Отбросив инструменты, свёрла и документацию, Витька потащили на рентген и ультразвук. Благо только парк пересечь. «Лишь бы не перфорация и кишечное кровотечение», — молилась врач-стоматолог. На самом деле она уже рисовала любые возможные последствия и, зная хищных до подобных инцидентов журналистов, видела огромные заметки в центральных газетах: «Дантисты-убийцы замучили будущего военного врача». Первые полосы жёлтой прессы и второстепенных каналов наперебой гласили: «Жестокая расправа над курсантом Акамедии коллегами», «Очередная долго выслеживаемая жертва врачей» и финальный аккорд: «Хладнокровная расправа стоматологов над второкурсником». Карьера уходила из-под ног. Да что там карьера? Врач уже вспоминала лечившихся у неё адвокатов.
Не найдя ничего подозрительного на рентгене, товарища привели на фиброскопию и долго ползали по его кишечному тракту, ища злосчастное сверло. Эндоскоп ползал и вдоль и поперёк, царапал пищевод и вызывал тошноту. На экране мелькали слизистая, складки, пузырьки желудочного сока и даже утреннее какао. Люди отчаянно искали пропавшую железку. Не найдя оной, профессора клиники ещё с полчаса крутили Витька, мяли, перкуссировали и заглядывали во все отверстия. В финале, ближе к трём часам дня, прописали ему слабительное и отпустили восвояси со строгим наказом изучать свои испражнения при каждом удобном (и неудобном) случае. И разумеется, ничего не есть.

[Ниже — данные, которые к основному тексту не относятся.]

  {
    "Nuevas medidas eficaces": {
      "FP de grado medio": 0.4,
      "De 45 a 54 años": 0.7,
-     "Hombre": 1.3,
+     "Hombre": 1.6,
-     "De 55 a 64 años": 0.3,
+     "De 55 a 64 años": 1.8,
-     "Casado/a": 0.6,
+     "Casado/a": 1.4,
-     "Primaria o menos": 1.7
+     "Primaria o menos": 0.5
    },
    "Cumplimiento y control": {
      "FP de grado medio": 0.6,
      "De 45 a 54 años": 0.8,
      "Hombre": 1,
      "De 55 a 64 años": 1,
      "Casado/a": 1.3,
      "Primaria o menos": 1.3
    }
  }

Измученный гастроскопией (и руками академиков), Витёк вышел из клиники и направился на занятия. Ошарашенный, он даже не обратил должного внимания на то, что не только занятия, но уже и обед, и послеобеденное построение давно окончились. Больной зуб уже его больше не тревожил, а лежал во рту тихо и спокойно, словно чувствовал вину за всё случившееся.
Весь день напролёт в ротовой полости нашего товарища не побывало ни крошки. Держался он стойко и прицельно детально рассматривал свой завтрак, который постепенно покидал его изголодавшее тело. Ночью удалось поспать. Шесть часов. Наутро он всё-таки попил чаю с маслом и даже съел две ложки каши, после которых на душе стало легко и предстоящее (как пообещали профессора) пробурение кишечника ему не казалось столь уж грозным и смертельным. Оно послабело и как-то отдалилось от нашего однокашника. А на лекции он ещё и вздремнул, где ему приснился обнадёживающий сон.
Виктору снилась больница. Одноместная палата. Чисто застеленная койка. Тумбочка с фруктами. Жалюзи на окнах. Тишина. Однако в комнате ощущалось что-то ещё. Витя повернулся и увидел Смерть. Товарищ не знал, как она выглядит, но здесь он готов был поклясться хоть на Корабельном уставе, что рядом стояла именно Она. Видимо, сказался информативный образ, показанный во многих кинофильмах и рассказах. Так называемый жанр классики. Чёрный балахон с капюшоном, пустота вместо лица и остро заточенная коса. Виктор смотрел на Смерть, а Смерть на него. Или ещё куда. Лицо у Неё отсутствовало.